» **EXERCISE SET**
A: According to the museum announcement about ULAY WAS HERE, about how many works does the exhibition include?
B: Write the next part of the museum announcement about ULAY WAS HERE, starting after its last sentence.

(READING TEXT)

News — Nov 5, 2020

The Stedelijk Museum presents ULAY WAS HERE, the largest-ever retrospective of the groundbreaking oeuvre of Frank Uwe Laysiepen (1943–2020), known as Ulay. It is also the first international posthumous exhibition, and includes many never before seen works.

Ulay had already begun working with the curators on this major survey before he passed away in March 2020. While the works that Ulay made with Marina Abramović are iconic, ULAY WAS HERE shows that he had an impressive solo oeuvre, both before and after their twelve-year collaboration. ULAY WAS HERE emphasizes that Ulay was one of the pioneers of Polaroid photography and performance and body art: experimental, uncompromising, and committed to social issues.

The exhibition

Comprising approximately 200 works, some never before exhibited, ULAY WAS HERE examines entire oeuvre by pivoting around four key themes that amplify the contemporary relevance of his work: his focus on performance and the performative aspects of photography; his research into (gender) identity and his body as a medium; his engagement with social and political issues; and his relationship with Amsterdam, the city where he lived and worked for four decades. The exhibition includes photographs, Polaroids (both black and white and color, from small to life-size), Polagrams, sculptures, projections (video and photographic recordings of performances, films), and documentary material.

S'he, 1973–74, original Auto-Polaroid, type 107, 8.5 x 10.8 cm. Courtesy ULAY Foundation
S'he, 1973–74, original Auto-Polaroid, type 107, 8.5 x 10.8 cm. Courtesy ULAY Foundation

Rooted in photography

Ulay’s complex artistic expression is rooted in photography. From its outset, his artistic career was a thematic search for understanding the notions of identity and the body, mainly through series of aphorisms, visual poetry, Polaroids, and intimate performances. Taking hundreds of self-portraits, Ulay explored and modified his body, writing on his skin and adorning, piercing, or cutting it. He developed an approach that was novel in both method and subject matter, using the camera as a tool to investigate his identity while exploring socially constructed issues of gender. In the Polaroid series S'he, for instance, he presented himself as half man, half woman. Radically merging his life and art, Ulay undertook a life-long exploration of his own identity, searching for what it means to be the “other,” be it another gender or a minority of some kind.

(End READING TEXT)
(STORED DATA)

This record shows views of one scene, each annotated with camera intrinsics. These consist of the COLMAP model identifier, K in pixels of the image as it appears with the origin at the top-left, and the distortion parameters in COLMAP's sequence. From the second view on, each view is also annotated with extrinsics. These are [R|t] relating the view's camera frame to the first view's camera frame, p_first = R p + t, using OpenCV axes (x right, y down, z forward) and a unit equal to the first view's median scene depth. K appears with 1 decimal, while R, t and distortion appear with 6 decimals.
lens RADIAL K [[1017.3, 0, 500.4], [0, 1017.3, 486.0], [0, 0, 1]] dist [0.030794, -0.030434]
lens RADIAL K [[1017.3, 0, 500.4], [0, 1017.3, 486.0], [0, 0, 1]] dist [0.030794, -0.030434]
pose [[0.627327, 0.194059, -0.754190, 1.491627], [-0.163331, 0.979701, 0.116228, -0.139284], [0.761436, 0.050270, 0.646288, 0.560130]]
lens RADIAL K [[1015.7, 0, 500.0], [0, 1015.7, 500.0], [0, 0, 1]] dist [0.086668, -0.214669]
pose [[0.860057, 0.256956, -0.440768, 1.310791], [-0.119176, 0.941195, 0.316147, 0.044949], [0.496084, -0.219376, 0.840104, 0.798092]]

(End STORED DATA)
(STORED DATA)

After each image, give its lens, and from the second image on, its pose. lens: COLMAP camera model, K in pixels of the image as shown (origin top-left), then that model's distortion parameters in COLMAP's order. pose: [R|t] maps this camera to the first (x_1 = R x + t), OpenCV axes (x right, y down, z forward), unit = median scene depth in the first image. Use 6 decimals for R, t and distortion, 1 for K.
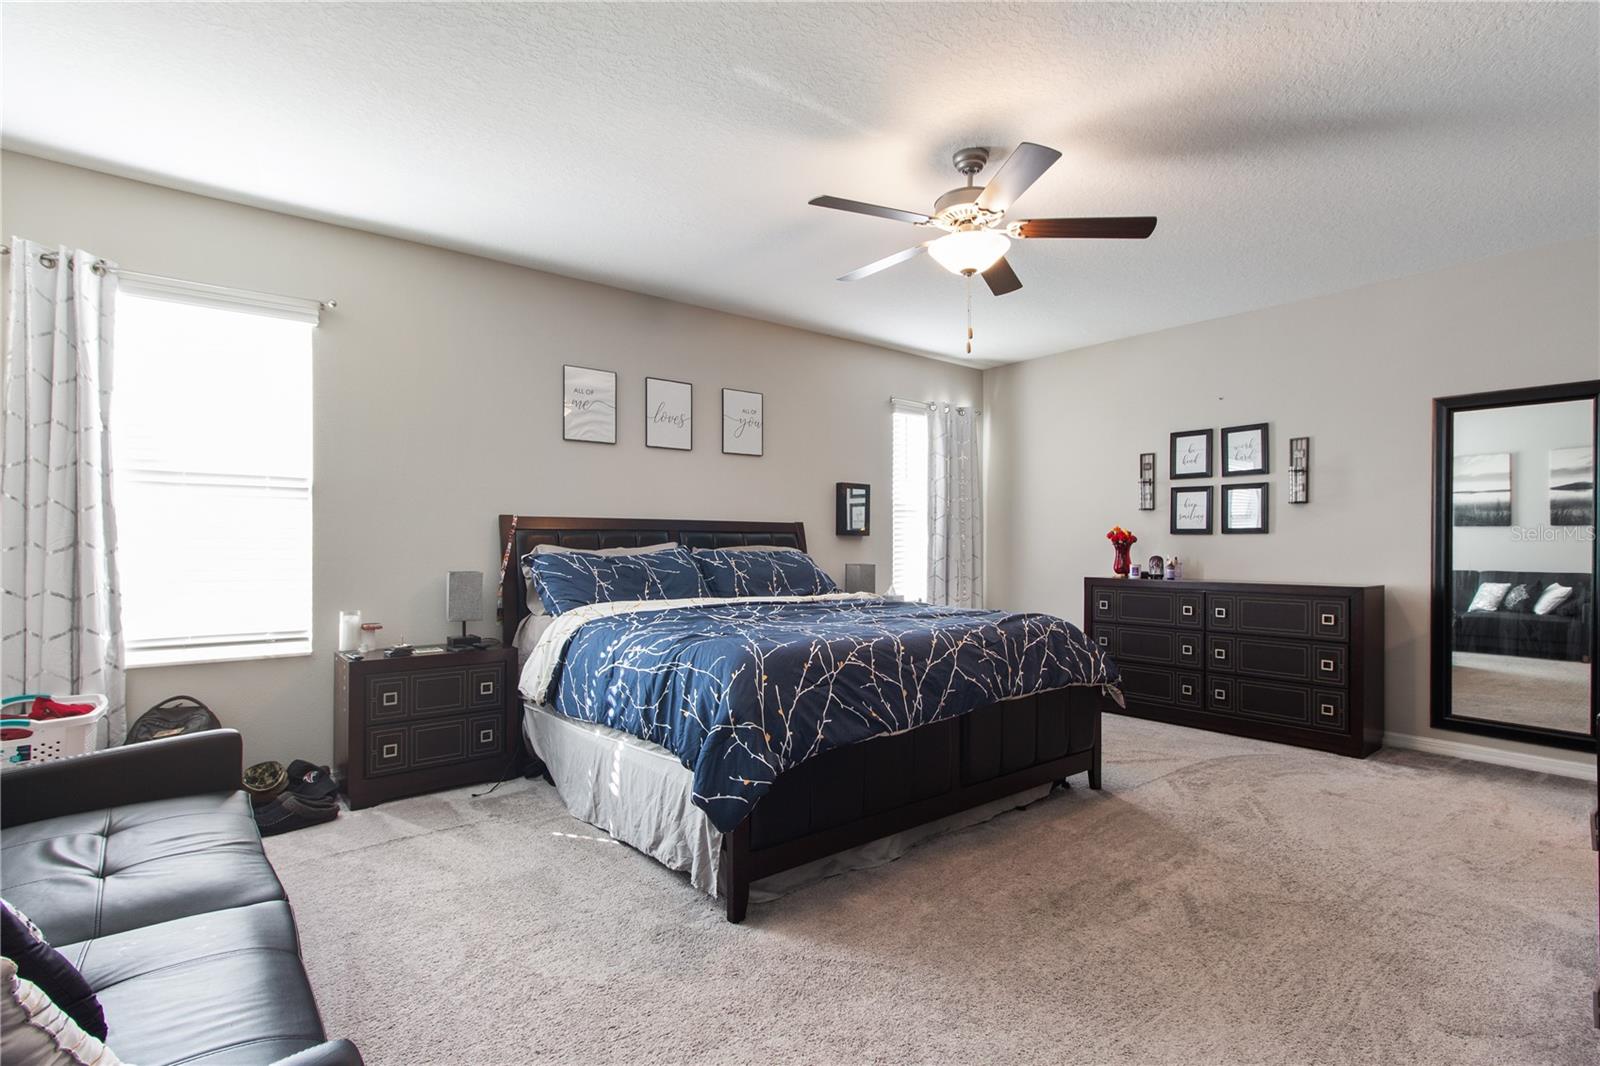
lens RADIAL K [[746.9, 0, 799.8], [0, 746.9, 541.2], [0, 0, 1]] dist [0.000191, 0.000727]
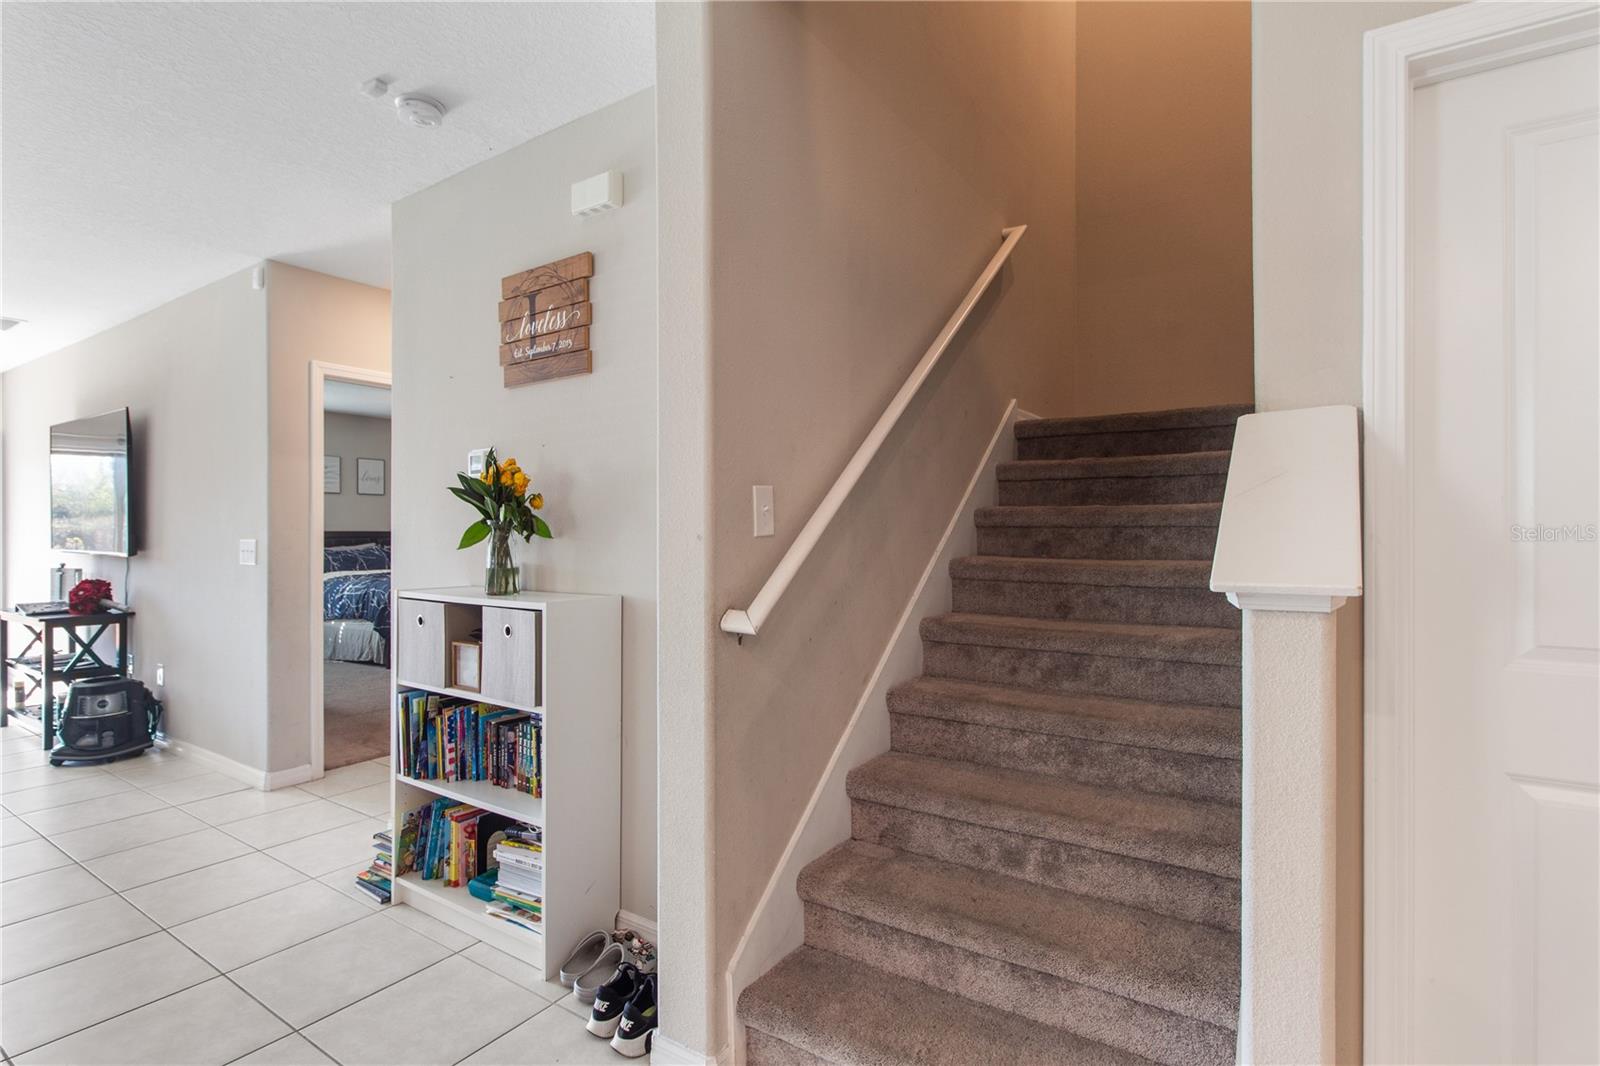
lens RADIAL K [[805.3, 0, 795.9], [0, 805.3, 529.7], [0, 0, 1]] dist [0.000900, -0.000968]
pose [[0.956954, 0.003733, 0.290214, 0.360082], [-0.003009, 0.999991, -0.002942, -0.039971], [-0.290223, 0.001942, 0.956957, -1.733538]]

(End STORED DATA)

» **RESULTS IN ORDER**
A: Approximately 200 works.

B:
Diamond Plane, 1974, original Auto-Polaroid, type 107, 8.5 x 10.8 cm. Courtesy ULAY Foundation
Diamond Plane, 1974, original Auto-Polaroid, type 107, 8.5 x 10.8 cm. Courtesy ULAY Foundation

From photography to public performances

Over time, Ulay’s handling of photography became increasingly performative, resulting in FOTOTOT, a series of performances in 1975 and 1976, which critically examined the transient and changeable nature of the photographic identity and the phenomenon of the audience. Later, performative tendencies within the medium of photography transformed completely into the medium of performance. After his iconic action in public space, Irritation – There Is a Criminal Touch to Art (1976), Ulay broke new ground in performance art together with Marina Abramović. The two propelled each other into ever more extreme and unexplored realms of emotional discomfort and physical endurance. Also in his later performances, his body remained the object of research.

Ulay/Marina Abramović, Breathing In/Breathing Out, 1977, performance, 19 minutes, Studenski Kulturni Center Belgrade. Courtesy ULAY Foundation and Marina Abramović Archives
Ulay/Marina Abramović, Breathing In/Breathing Out, 1977, performance, 19 minutes, Studenski Kulturni Center Belgrade. Courtesy ULAY Foundation and Marina Abramović Archives

Uncompromising and experimental

Ulay used his own body as a medium and went to extremes, even to the point of endangering himself; for GEN.E.T. RATION ULTIMA RATIO, he even transplanted a piece of his own tattooed skin. His performances with Marina Abramović had this same intensity and confrontational power. In Breathing In/Breathing Out (1977) they shared a seemingly endless kiss, at the risk of losing consciousness, while during Imponderabilia (1977) they stood naked in a narrow passageway, forcing the arriving audience to make an uncomfortable choice.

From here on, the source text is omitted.